Quoted passage =
[BEGIN]

Kate Sheppard notes the passage of Russia’s “Day of Conception:”

Today falls exactly nine months before Russia Day, and as one of Putin’s policies to encourage more breeding in his country, he’s offered SUVs, refrigerators, and monetary rewards to anyone who gives birth on June 12. So the mayor of Ulyanovsk, a region in central Russia, has given workers there the afternoon off to make with the baby making. Everyone who gives birth is a winner in the “Give Birth to a Patriot on Russia’s Independence Day” contest, but the grand prize winner — judged on qualities like “respectability” and “commendable parenting” — gets to take home a UAZ-Patriot, a Russian-made SUV.

This seems like as good an opportunity as I’m likely to get (at least until June 12, which incidentally is the anniversary of two commendable parents I know) to ask why the kinds of natalist appeals and policy justifications that are so widespread in Europe are all but non-existent in the United States. Sure, American politicians seem to be expected to have gobs of kids to demonstrate their family values. But why is it much more common for politicians in Europe to push policies explicitly designed to make people have more kids?

Discouraging though it may be, I think the best answer is race. Politicians in Sweden or in Russia or in France get further with calls for the nation to have more babies for the sake of national greatness or national survival because that nation and those babies are imagined to look more the same.

Marty Gillens caused a stir with his research suggesting that Americans have negative attitudes towards welfare and its beneficiaries because of their negative views towards the racial groups imagined to benefit (Alberto Alesina, Edward Glaeser, Bruce Sacerdote, Simo Virtanen, and Leonie Huddy further explore this). Americans are less inclined to support government spending on social programs, these scholars argue, because they’re less likely to imagine those programs benefiting people who look like them. Conversely, Swedes are more content with a robust welfare state because their immigration restrictions keep those benefits away from people of other races.

(In 1990, the top country sending immigrants to Sweden was Norway. In 2000, it was Iraq. And the increase in Sweden’s foreign-born populations in the 90’s roughly equaled the increase from the 70’s and 80’s combined. There’s cause for concern that as immigration to Sweden increases, benefits will decrease or access for immigrants will decrease – a process Swedish conservatives already began in the 1990s.)

I don’t think you can really explain the lack of natalist rhetoric in the US without similar logic, and particularly confronting animus towards a group Americans can’t deny welfare benefits simply by cutting off immigrants: African-Americans. What Ange-Marie Hancock calls “the politics of disgust” heaps shame on imagined “welfare queens” for working too little and birthing too much. In the controversy over the ’96 welfare bill, fertility came up plenty, but the imagined problem was too many babies, not too few. Churches and others made what you might consider natalist arguments against the bill, but they didn’t get much traction – unlike the GOP Congressman who held up a “Don’t feed the alligators” sign.

[END]

Stored records =
[BEGIN]

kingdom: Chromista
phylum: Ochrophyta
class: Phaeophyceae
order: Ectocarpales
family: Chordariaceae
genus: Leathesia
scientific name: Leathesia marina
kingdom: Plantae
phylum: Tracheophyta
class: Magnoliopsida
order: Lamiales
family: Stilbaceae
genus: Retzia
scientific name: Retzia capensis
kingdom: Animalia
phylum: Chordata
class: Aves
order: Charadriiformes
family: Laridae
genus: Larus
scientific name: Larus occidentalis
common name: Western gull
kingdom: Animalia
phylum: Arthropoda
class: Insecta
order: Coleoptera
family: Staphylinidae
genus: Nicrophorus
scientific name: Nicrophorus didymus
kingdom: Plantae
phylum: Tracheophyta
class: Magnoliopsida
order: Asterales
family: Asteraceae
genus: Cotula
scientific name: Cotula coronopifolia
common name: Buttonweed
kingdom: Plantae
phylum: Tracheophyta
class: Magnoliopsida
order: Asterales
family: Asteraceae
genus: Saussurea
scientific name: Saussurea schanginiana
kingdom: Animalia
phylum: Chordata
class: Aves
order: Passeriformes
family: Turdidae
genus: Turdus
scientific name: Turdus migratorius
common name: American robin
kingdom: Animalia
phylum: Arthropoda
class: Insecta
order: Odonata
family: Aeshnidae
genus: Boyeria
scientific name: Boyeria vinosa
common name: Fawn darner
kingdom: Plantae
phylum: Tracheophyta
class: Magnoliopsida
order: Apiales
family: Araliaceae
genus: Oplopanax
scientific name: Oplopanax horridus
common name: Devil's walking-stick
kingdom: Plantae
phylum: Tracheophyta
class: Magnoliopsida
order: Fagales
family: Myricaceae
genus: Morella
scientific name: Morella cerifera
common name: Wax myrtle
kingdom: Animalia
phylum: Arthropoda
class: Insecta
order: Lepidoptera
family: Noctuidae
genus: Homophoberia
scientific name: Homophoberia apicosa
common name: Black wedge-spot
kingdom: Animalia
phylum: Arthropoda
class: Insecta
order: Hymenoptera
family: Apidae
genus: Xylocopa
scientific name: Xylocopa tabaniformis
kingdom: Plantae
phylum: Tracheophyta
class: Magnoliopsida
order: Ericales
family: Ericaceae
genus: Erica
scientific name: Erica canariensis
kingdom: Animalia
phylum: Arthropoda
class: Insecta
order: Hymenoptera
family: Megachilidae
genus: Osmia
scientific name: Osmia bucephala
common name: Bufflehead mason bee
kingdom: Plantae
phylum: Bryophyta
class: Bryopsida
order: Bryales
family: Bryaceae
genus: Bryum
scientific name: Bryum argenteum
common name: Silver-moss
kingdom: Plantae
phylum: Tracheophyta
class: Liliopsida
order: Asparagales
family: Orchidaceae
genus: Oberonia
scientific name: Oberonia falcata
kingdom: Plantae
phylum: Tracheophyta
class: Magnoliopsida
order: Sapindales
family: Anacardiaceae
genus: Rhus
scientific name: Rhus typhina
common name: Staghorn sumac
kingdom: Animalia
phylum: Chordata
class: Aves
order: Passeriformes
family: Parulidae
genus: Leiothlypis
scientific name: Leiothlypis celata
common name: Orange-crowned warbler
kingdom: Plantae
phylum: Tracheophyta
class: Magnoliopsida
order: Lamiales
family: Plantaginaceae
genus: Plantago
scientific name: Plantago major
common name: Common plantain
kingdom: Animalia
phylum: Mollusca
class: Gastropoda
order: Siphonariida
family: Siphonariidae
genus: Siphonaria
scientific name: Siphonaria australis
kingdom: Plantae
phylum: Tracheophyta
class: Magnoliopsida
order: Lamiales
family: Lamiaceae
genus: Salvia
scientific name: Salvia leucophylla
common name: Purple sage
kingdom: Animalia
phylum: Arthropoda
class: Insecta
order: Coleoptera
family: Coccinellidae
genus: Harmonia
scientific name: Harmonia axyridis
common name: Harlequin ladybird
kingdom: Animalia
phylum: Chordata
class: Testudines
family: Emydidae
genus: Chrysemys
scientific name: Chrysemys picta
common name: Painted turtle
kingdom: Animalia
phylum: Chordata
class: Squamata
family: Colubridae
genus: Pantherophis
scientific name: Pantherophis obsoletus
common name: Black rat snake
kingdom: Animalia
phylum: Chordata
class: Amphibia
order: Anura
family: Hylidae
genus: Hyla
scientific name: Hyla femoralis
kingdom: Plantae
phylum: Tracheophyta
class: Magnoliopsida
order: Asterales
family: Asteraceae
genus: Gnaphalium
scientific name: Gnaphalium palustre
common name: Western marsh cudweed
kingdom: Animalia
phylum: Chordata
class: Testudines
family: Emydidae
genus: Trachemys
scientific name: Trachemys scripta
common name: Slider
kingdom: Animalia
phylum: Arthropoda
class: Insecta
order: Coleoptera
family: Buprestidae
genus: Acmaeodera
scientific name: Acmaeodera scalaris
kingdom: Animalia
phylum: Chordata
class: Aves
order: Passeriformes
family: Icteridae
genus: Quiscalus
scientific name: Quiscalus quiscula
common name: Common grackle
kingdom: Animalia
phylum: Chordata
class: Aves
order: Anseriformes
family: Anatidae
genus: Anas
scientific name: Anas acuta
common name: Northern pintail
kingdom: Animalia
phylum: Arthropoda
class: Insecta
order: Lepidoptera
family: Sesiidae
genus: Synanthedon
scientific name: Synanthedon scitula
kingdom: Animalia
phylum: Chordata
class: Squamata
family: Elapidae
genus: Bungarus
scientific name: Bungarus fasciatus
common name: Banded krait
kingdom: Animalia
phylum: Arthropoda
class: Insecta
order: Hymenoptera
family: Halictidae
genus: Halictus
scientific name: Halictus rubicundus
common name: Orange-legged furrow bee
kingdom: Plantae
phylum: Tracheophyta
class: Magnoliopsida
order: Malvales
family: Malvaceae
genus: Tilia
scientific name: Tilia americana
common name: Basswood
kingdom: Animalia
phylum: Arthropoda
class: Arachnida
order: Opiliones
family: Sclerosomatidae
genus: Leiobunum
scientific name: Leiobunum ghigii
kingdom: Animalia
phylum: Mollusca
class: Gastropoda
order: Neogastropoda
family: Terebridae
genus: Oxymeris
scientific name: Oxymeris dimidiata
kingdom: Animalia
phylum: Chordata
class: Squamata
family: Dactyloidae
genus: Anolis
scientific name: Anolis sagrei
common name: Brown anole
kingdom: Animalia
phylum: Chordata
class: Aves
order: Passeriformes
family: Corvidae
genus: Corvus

[END]

To do =
Rewrite the text on Russia's "Day of Conception" from "Today falls exactly" up to and including "a Russian-made SUV.", changing "refrigerators" to "washing machines".

Result of the task =
Today falls exactly nine months before Russia Day, and as one of Putin’s policies to encourage more breeding in his country, he’s offered SUVs, washing machines, and monetary rewards to anyone who gives birth on June 12. So the mayor of Ulyanovsk, a region in central Russia, has given workers there the afternoon off to make with the baby making. Everyone who gives birth is a winner in the “Give Birth to a Patriot on Russia’s Independence Day” contest, but the grand prize winner — judged on qualities like “respectability” and “commendable parenting” — gets to take home a UAZ-Patriot, a Russian-made SUV.